The first positive effects of the free trade agreement between the European Union and Japan, which started last February, reducing or eliminating tariff barriers (as in the case of wine, which immediately reduced tariffs to zero) are beginning to surface.
Japanese wine import
Japanese imports of wine, pork and cheese have increased significantly. Wine, in particular, according to data from the local Ministry of Finance, grew by 40% compared to last year, with France, Italy and Spain recording a significant increase.
At the same time, Chilean wines––formidable competitors on this market––thanks to the agreements already in force, have recorded a decline of around 30% in the same period. European bottled wines are benefiting from the elimination of the heavy tariffs in force until January 31st: 31% on sparkling, 15% on bottled and 19.3% on bulk >2 liters.
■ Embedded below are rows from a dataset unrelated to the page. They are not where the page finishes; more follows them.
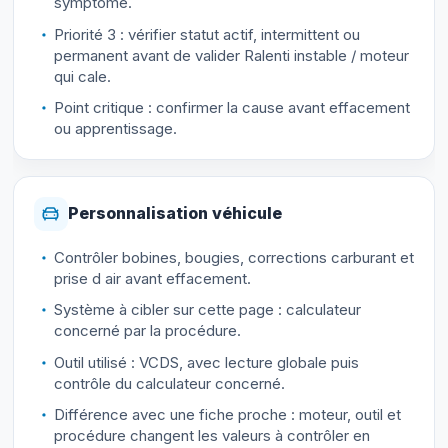
symptôme.
Priorité 3 : vérifier statut actif, intermittent ou
permanent avant de valider Ralenti instable / moteur
qui cale.
Point critique : confirmer la cause avant effacement
ou apprentissage.
Personnalisation véhicule
Contrôler bobines, bougies, corrections carburant et
prise d air avant effacement.
Système à cibler sur cette page : calculateur
concerné par la procédure.
Outil utilisé : VCDS, avec lecture globale puis
contrôle du calculateur concerné.
Différence avec une fiche proche : moteur, outil et
procédure changent les valeurs à contrôler en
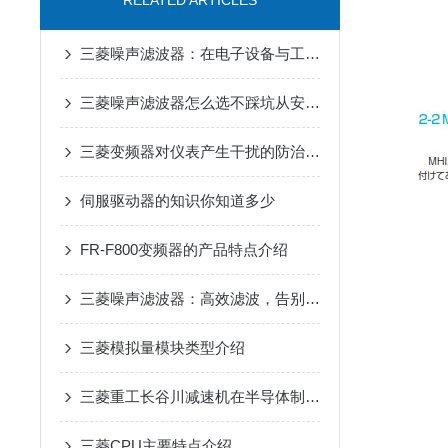
RELATED ARTICLES
三菱噪声滤波器：在电子设备与工业自动化中实现电磁兼容性提升的关键工具
三菱噪声滤波器怎么选不踩坑从安装环境到兼容性这些关键参数要关注
三菱变频器对仪表产生干扰的防治措施
伺服驱动器的知识你知道多少
FR-F800变频器的产品特点介绍
三菱噪声滤波器：高效滤波，告别工业电磁干扰
三菱模拟量模块类型介绍
三菱重工长谷川减速机在半导体制造设备传动系统中的适配应用
三菱CPU主要特点介绍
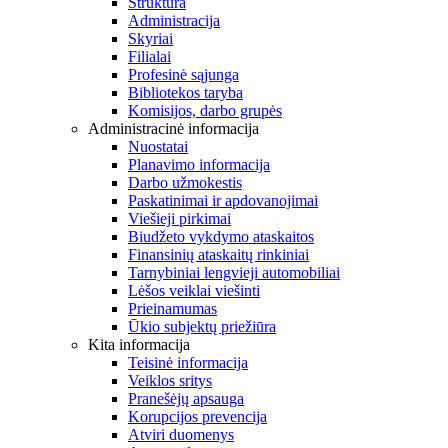
Struktūra
Administracija
Skyriai
Filialai
Profesinė sąjunga
Bibliotekos taryba
Komisijos, darbo grupės
Administracinė informacija
Nuostatai
Planavimo informacija
Darbo užmokestis
Paskatinimai ir apdovanojimai
Viešieji pirkimai
Biudžeto vykdymo ataskaitos
Finansinių ataskaitų rinkiniai
Tarnybiniai lengvieji automobiliai
Lėšos veiklai viešinti
Prieinamumas
Ūkio subjektų priežiūra
Kita informacija
Teisinė informacija
Veiklos sritys
Pranešėjų apsauga
Korupcijos prevencija
Atviri duomenys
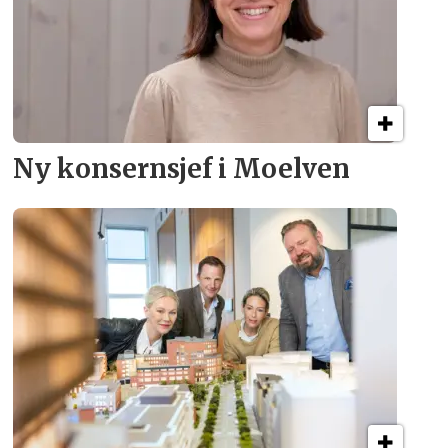
Ny konsern­sjef i Moelven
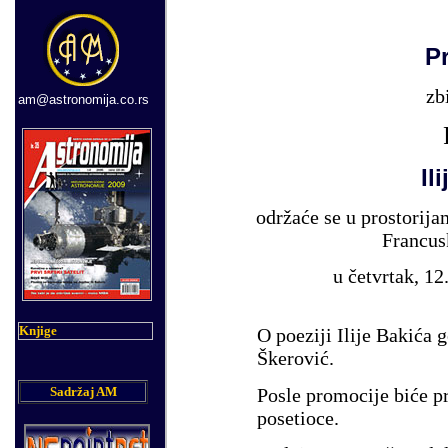
P
zb
am@astronomija.co.rs
Il
održaće se u prostorij
Francus
u četvrtak, 12
Knjige
O poeziji Ilije Bakića
Škerović.
Posle promocije biće p
Sadržaj AM
posetioce.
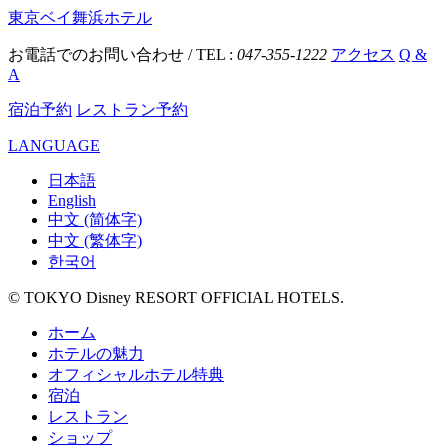
東京ベイ舞浜ホテル
お電話でのお問い合わせ / TEL :
047-355-1222
アクセス
Q &
A
宿泊予約
レストラン予約
LANGUAGE
日本語
English
中文 (简体字)
中文 (繁体字)
한국어
© TOKYO Disney RESORT OFFICIAL HOTELS.
ホーム
ホテルの魅力
オフィシャルホテル特典
宿泊
レストラン
ショップ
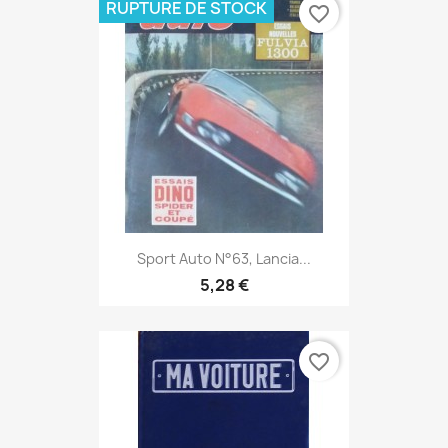
RUPTURE DE STOCK
favorite_border
Sport Auto N°63, Lancia...
5,28 €
favorite_border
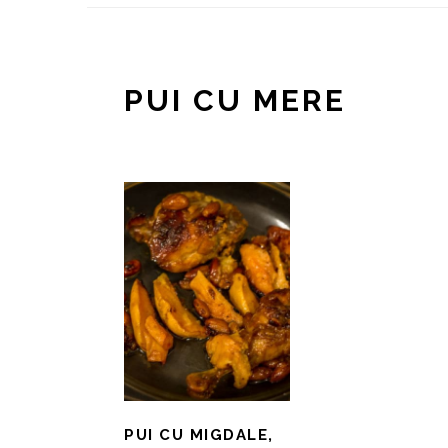
PUI CU MERE
PUI CU MIGDALE,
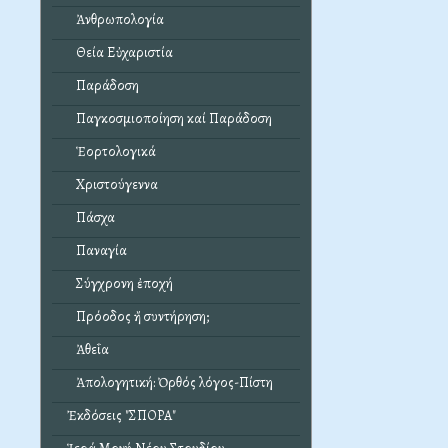
Ἀνθρωπολογία
Θεία Εὐχαριστία
Παράδοση
Παγκοσμιοποίηση καί Παράδοση
Ἑορτολογικά
Χριστούγεννα
Πάσχα
Παναγία
Σύγχρονη ἐποχή
Πρόοδος ἤ συντήρηση;
Ἀθεΐα
Ἀπολογητική: Ὀρθός λόγος-Πίστη
Ἐκδόσεις "ΣΠΟΡΑ"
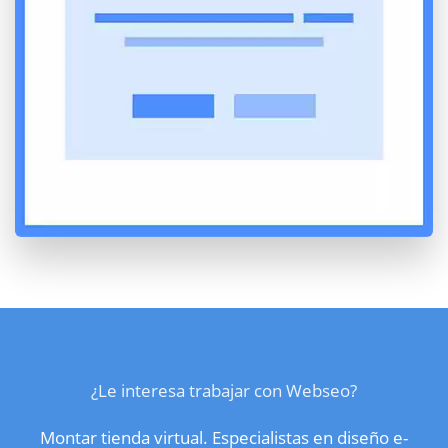
¿Le interesa trabajar con Webseo?
Montar tienda virtual. Especialistas en diseño e-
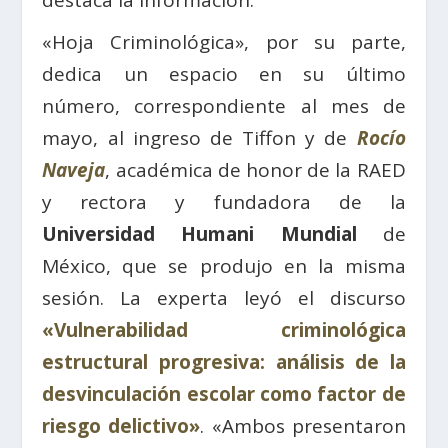
«Hoja Criminológica», por su parte,
dedica un espacio en su último
número, correspondiente al mes de
mayo, al ingreso de Tiffon y de
Rocío
Naveja
, académica de honor de la RAED
y rectora y fundadora de la
Universidad Humani Mundial
de
México, que se produjo en la misma
sesión. La experta leyó el discurso
«Vulnerabilidad criminológica
estructural progresiva: análisis de la
desvinculación escolar como factor de
riesgo delictivo»
. «Ambos presentaron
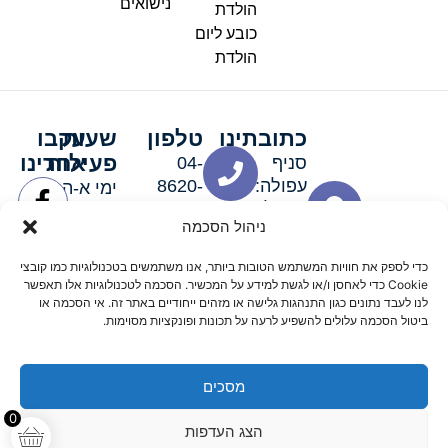
נישואים
הולדת
כובע ליום
הולדת
כתובתינו
טלפון
שעות
עקבו
פעילות
אחרינו
סניף
04-
עפולה:
8620-
ימי א-ה:
ירושלים 3
111
9:00-
ניהול הסכמה
סניף מגדל
19:00 |
העמק:
ימי שישי
כדי לספק את חוויות המשתמש הטובות ביותר, אנו משתמשים בטכנולוגיות כמו קובצי
האלה 19
וערבי חג:
Cookie כדי לאחסן ו/או לגשת למידע על המכשיר. הסכמה לטכנולוגיות אלו תאפשר
8:30-
לנו לעבד נתונים כגון התנהגות גלישה או מזהים ייחודיים באתר זה. אי הסכמה או
ביטול הסכמה עלולים להשפיע לרעה על תכונות ופונקציות מסוימות.
15:00
מסכים
© 2026 כל הזכויות שמורות פארטי רוי אביזרים למסיבות
0
הצג העדפות
מדיניות החזרים
נגישות
תקנון אתר
שלום דיגיטל קידום אורגני מקצועי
But also benefiting from other facilitations, such as the authorization to oenological practices, previously not recognized by the Japanese legislation, and the elimination of the costs associated with the registration of the European Ig in the Japanese market.
Shelf price reductions
The result of this is that many consumers are approaching the wine product thanks to strong shelf price reductions, practiced by wine shops and retailers. The long-term effects of this trade agreement with Europe could also bring about a change in Japanese consumption habits.
European food export
The European Union is very confident in this treaty, which provides for the protection of over 200 geographical indications (including 100 related to wines). Overall, the European food export to Japan is worth 5.7 billion euro a year, which is the fourth EU customer and is considered a high value-added market.
As for Italy, there are 14,921 Italian companies that export products to the Japanese market for a value of 6.6 billion euro, compared to 4.4 billion euro of imports, with a commercial profit of 2.2 billion.